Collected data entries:

────────────────────────────────────────

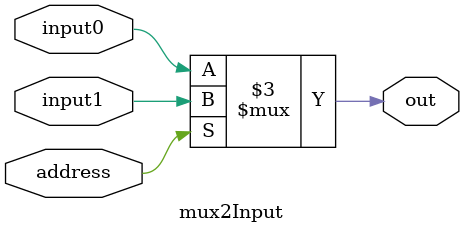
<source format=v>
module mux32(
	output [31:0] out,
	input address,
	input [31:0] input0,
	input [31:0] input1 
	);
	mux2Input #(32, 32) U0(.out(out), 
						   .address(address), 
						   .input0(input0), 
						   .input1(input1));
endmodule

module mux2Input
#(
  parameter out_width  = 1,
  parameter in_width   = 1
)
(
  output reg [out_width-1:0] out,
  input address,
  input [in_width-1:0] input0,
  input [in_width-1:0] input1 
);

	always @(address) begin
		if (address) begin
			out <= input1;
		end
		else begin
			out <= input0;
		end
	end

endmodule
</source>
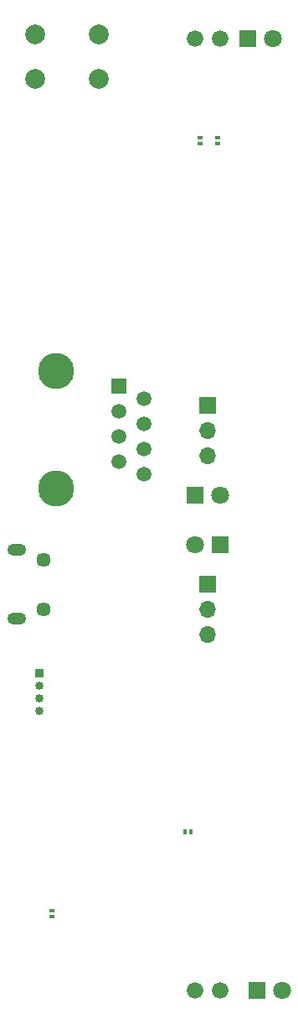
<source format=gbs>
G04 #@! TF.FileFunction,Soldermask,Bot*
%FSLAX46Y46*%
G04 Gerber Fmt 4.6, Leading zero omitted, Abs format (unit mm)*
G04 Created by KiCad (PCBNEW 4.0.6) date 06/30/20 08:24:00*
%MOMM*%
%LPD*%
G01*
G04 APERTURE LIST*
%ADD10C,0.100000*%
%ADD11C,1.450000*%
%ADD12O,1.900000X1.200000*%
%ADD13R,0.850000X0.850000*%
%ADD14C,0.850000*%
%ADD15C,3.650000*%
%ADD16R,1.500000X1.500000*%
%ADD17C,1.500000*%
%ADD18C,2.000000*%
%ADD19C,1.676400*%
%ADD20R,1.800000X1.800000*%
%ADD21C,1.800000*%
%ADD22R,0.400000X0.600000*%
%ADD23R,0.600000X0.400000*%
%ADD24R,1.700000X1.700000*%
%ADD25O,1.700000X1.700000*%
G04 APERTURE END LIST*
D10*
D11*
X44624000Y-90719000D03*
X44624000Y-95719000D03*
D12*
X41924000Y-89719000D03*
X41924000Y-96719000D03*
D13*
X44274000Y-102219000D03*
D14*
X44274000Y-103469000D03*
X44274000Y-104719000D03*
X44274000Y-105969000D03*
D15*
X45924000Y-83599000D03*
X45924000Y-71729000D03*
D16*
X52274000Y-73219000D03*
D17*
X54814000Y-74489000D03*
X52274000Y-75759000D03*
X54814000Y-77029000D03*
X52274000Y-78299000D03*
X54814000Y-79569000D03*
X52274000Y-80839000D03*
X54814000Y-82109000D03*
D18*
X50274000Y-42219000D03*
X50274000Y-37719000D03*
X43774000Y-42219000D03*
X43774000Y-37719000D03*
D19*
X60004000Y-134219000D03*
X62544000Y-134219000D03*
X62544000Y-38219000D03*
X60004000Y-38219000D03*
D20*
X62524000Y-89219000D03*
D21*
X59984000Y-89219000D03*
D20*
X60024000Y-84219000D03*
D21*
X62564000Y-84219000D03*
D20*
X65274000Y-38219000D03*
D21*
X67814000Y-38219000D03*
D20*
X66274000Y-134219000D03*
D21*
X68814000Y-134219000D03*
D22*
X58974000Y-118219000D03*
X59574000Y-118219000D03*
D23*
X60524000Y-48169000D03*
X60524000Y-48769000D03*
X45524000Y-126769000D03*
X45524000Y-126169000D03*
X62274000Y-48169000D03*
X62274000Y-48769000D03*
D24*
X61274000Y-93219000D03*
D25*
X61274000Y-95759000D03*
X61274000Y-98299000D03*
D24*
X61274000Y-75219000D03*
D25*
X61274000Y-77759000D03*
X61274000Y-80299000D03*
M02*

</source>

────────────────────────────────────────

**DIRECTIVE:**
Please reproduce the records above exactly, leaving out every picture.

**THE ANSWER:**
<source format=v>
module mux32(
	output [31:0] out,
	input address,
	input [31:0] input0,
	input [31:0] input1 
	);
	mux2Input #(32, 32) U0(.out(out), 
						   .address(address), 
						   .input0(input0), 
						   .input1(input1));
endmodule

module mux2Input
#(
  parameter out_width  = 1,
  parameter in_width   = 1
)
(
  output reg [out_width-1:0] out,
  input address,
  input [in_width-1:0] input0,
  input [in_width-1:0] input1 
);

	always @(address) begin
		if (address) begin
			out <= input1;
		end
		else begin
			out <= input0;
		end
	end

endmodule
</source>
<source format=gbs>
G04 #@! TF.FileFunction,Soldermask,Bot*
%FSLAX46Y46*%
G04 Gerber Fmt 4.6, Leading zero omitted, Abs format (unit mm)*
G04 Created by KiCad (PCBNEW 4.0.6) date 06/30/20 08:24:00*
%MOMM*%
%LPD*%
G01*
G04 APERTURE LIST*
%ADD10C,0.100000*%
%ADD11C,1.450000*%
%ADD12O,1.900000X1.200000*%
%ADD13R,0.850000X0.850000*%
%ADD14C,0.850000*%
%ADD15C,3.650000*%
%ADD16R,1.500000X1.500000*%
%ADD17C,1.500000*%
%ADD18C,2.000000*%
%ADD19C,1.676400*%
%ADD20R,1.800000X1.800000*%
%ADD21C,1.800000*%
%ADD22R,0.400000X0.600000*%
%ADD23R,0.600000X0.400000*%
%ADD24R,1.700000X1.700000*%
%ADD25O,1.700000X1.700000*%
G04 APERTURE END LIST*
D10*
D11*
X44624000Y-90719000D03*
X44624000Y-95719000D03*
D12*
X41924000Y-89719000D03*
X41924000Y-96719000D03*
D13*
X44274000Y-102219000D03*
D14*
X44274000Y-103469000D03*
X44274000Y-104719000D03*
X44274000Y-105969000D03*
D15*
X45924000Y-83599000D03*
X45924000Y-71729000D03*
D16*
X52274000Y-73219000D03*
D17*
X54814000Y-74489000D03*
X52274000Y-75759000D03*
X54814000Y-77029000D03*
X52274000Y-78299000D03*
X54814000Y-79569000D03*
X52274000Y-80839000D03*
X54814000Y-82109000D03*
D18*
X50274000Y-42219000D03*
X50274000Y-37719000D03*
X43774000Y-42219000D03*
X43774000Y-37719000D03*
D19*
X60004000Y-134219000D03*
X62544000Y-134219000D03*
X62544000Y-38219000D03*
X60004000Y-38219000D03*
D20*
X62524000Y-89219000D03*
D21*
X59984000Y-89219000D03*
D20*
X60024000Y-84219000D03*
D21*
X62564000Y-84219000D03*
D20*
X65274000Y-38219000D03*
D21*
X67814000Y-38219000D03*
D20*
X66274000Y-134219000D03*
D21*
X68814000Y-134219000D03*
D22*
X58974000Y-118219000D03*
X59574000Y-118219000D03*
D23*
X60524000Y-48169000D03*
X60524000Y-48769000D03*
X45524000Y-126769000D03*
X45524000Y-126169000D03*
X62274000Y-48169000D03*
X62274000Y-48769000D03*
D24*
X61274000Y-93219000D03*
D25*
X61274000Y-95759000D03*
X61274000Y-98299000D03*
D24*
X61274000Y-75219000D03*
D25*
X61274000Y-77759000D03*
X61274000Y-80299000D03*
M02*

</source>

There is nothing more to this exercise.